Chart reading data
○ ○ ○ ○ ○ ○ ○

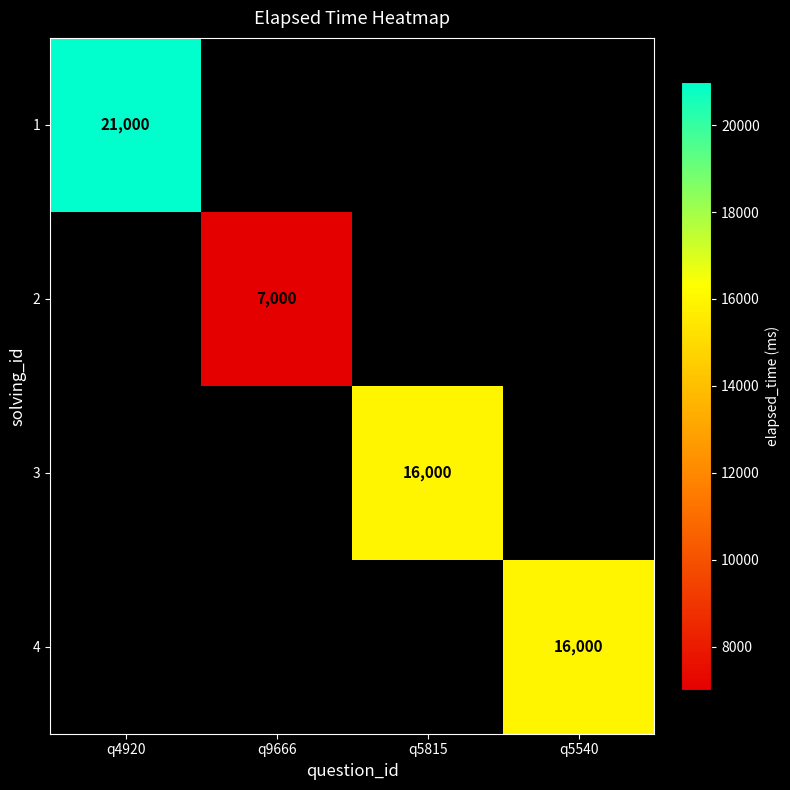

The 3 series shows 5445 at q5815. True or false?

False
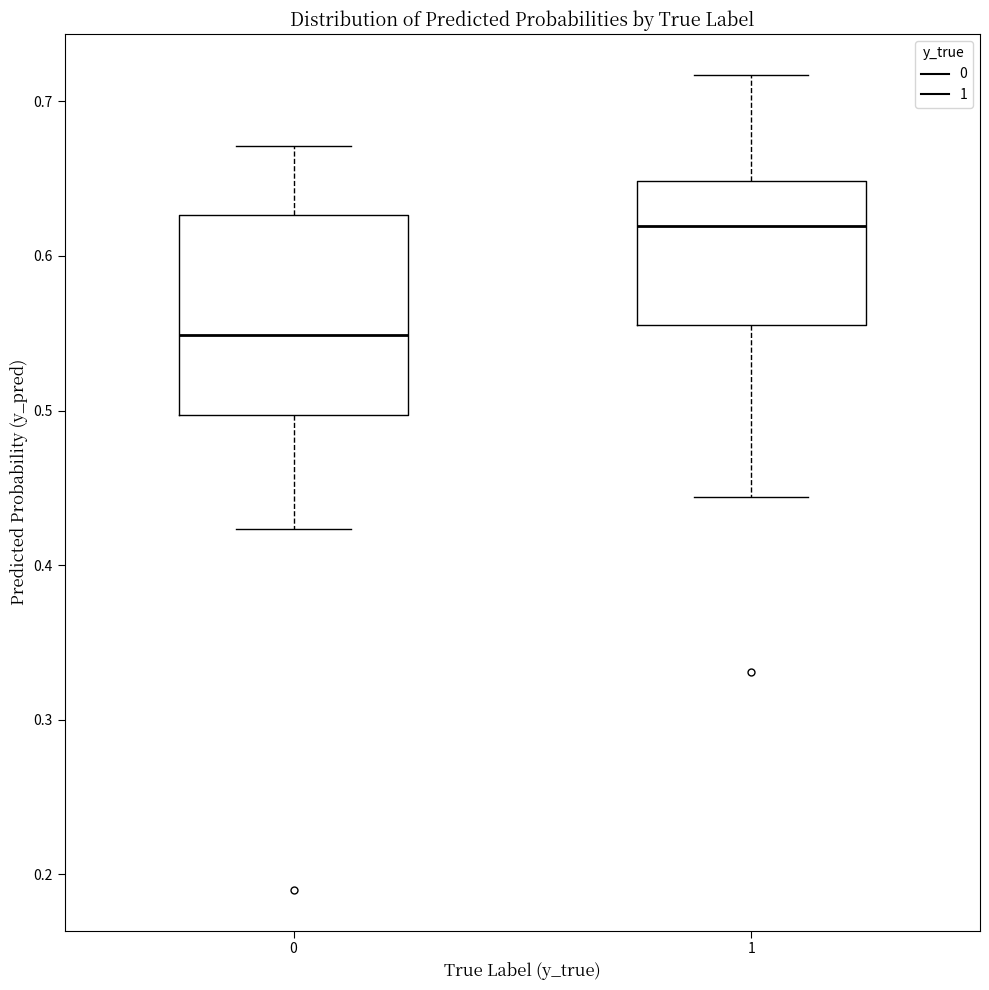

Reading left to right, transcribe this box plot: for each box, give where its median line is, the range the box spans, and where its two whiskers end, as read against the y-axis. The values are not printed on the chart, so give them approximately, as read against the axis.

0: median 0.55, box 0.50 to 0.63, whiskers 0.42 to 0.67
1: median 0.62, box 0.56 to 0.65, whiskers 0.44 to 0.72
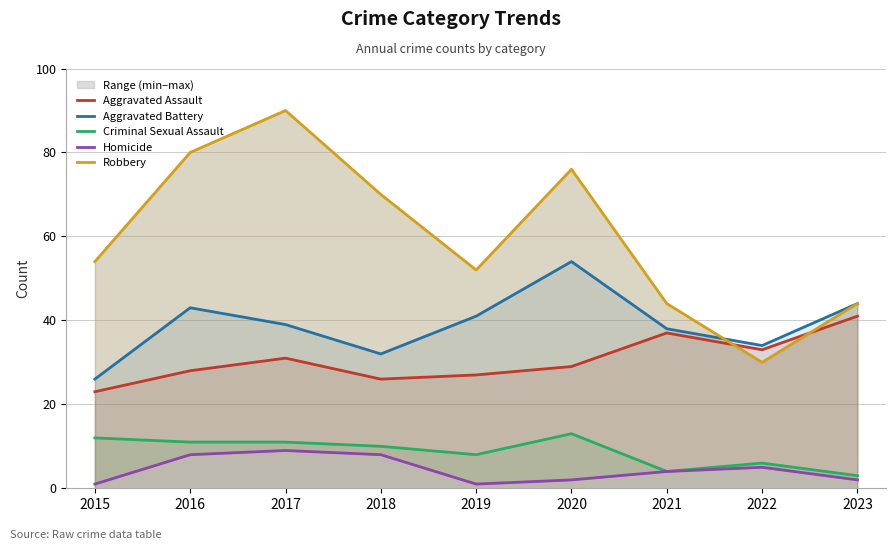

Which series has the widest spread of values?

Robbery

○ ○ ○ ○ ○ ○ ○

Write out the rows above again with every "series" swapped for "data set" and nothing else altered. Leave out the pictures.

Answer space ▸
The 3 data set shows 5445 at q5815. True or false?

False

Reading left to right, transcribe this box plot: for each box, give where its median line is, the range the box spans, and where its two whiskers end, as read against the y-axis. The values are not printed on the chart, so give them approximately, as read against the axis.

0: median 0.55, box 0.50 to 0.63, whiskers 0.42 to 0.67
1: median 0.62, box 0.56 to 0.65, whiskers 0.44 to 0.72

Which data set has the widest spread of values?

Robbery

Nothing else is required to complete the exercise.